Her thoughts tumbled on and on, the book lying forgotten where it lay across her chest as she stared restlessly out from the emptiness of the bed into the darkness of the silent night.

***

When he came up to bed, his candle guttering in its stick as he slid quietly across the marbled floor, he saw the lamp on his side of the bed was flickering and about to die out, and that Alessandra’s already had. Her book rested face down across her nightrail-covered breasts, and her long plait of dark hair had escaped to fall over the edge of the bed. Her sleeping face, already so young in appearance, was even more so in repose.

He watched the book rise and fall as she breathed, and reached to carefully remove it, setting it aside on the bedside table. He bent to lift her long plait, caressing its silky texture for a moment before he settled it on the bed along the lay of her arm above the covers.
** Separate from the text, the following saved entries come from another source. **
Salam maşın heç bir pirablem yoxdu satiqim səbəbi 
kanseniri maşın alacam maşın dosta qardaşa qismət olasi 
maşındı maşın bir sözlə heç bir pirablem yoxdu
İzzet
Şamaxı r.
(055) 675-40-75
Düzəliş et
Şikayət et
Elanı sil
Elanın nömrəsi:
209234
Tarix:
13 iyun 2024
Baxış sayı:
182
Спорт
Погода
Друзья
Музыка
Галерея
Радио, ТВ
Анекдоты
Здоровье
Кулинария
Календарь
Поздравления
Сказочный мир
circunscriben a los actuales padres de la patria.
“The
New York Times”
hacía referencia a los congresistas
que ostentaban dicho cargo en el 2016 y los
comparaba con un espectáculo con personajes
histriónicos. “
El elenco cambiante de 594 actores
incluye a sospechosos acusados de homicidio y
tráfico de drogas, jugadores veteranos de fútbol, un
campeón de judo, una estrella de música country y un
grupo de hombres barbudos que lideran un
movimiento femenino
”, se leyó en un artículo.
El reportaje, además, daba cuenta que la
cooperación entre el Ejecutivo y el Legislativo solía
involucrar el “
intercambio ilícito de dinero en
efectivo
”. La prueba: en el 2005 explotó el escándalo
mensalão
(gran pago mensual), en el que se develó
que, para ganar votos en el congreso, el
That her arm, clothed in spun cotton, was outside the covers and her head uncovered by its usual cap was an indication the nights were finally holding onto the July heat of day.

He reached to rub his tired eyes, then bent and blew out the candle he had set on her table. He crossed to his side of the bed, and blew out that lamp as well. The moon was bright, poised in the single arc of window glass above the other curtained windows.

The moonlight did nothing to make her look less delicious, less desirable.

Ought he wake her up? Ought he lie beside her, and just start kissing her? On her mouth, her shoulder, wherever his mouth could press? Had she leaned into him tonight? Certainly she had sought his company…

She rolled over and gave a gentle snore.

Despite the clear sign he’d be disturbing her, it took a moment for chivalry to override yearning.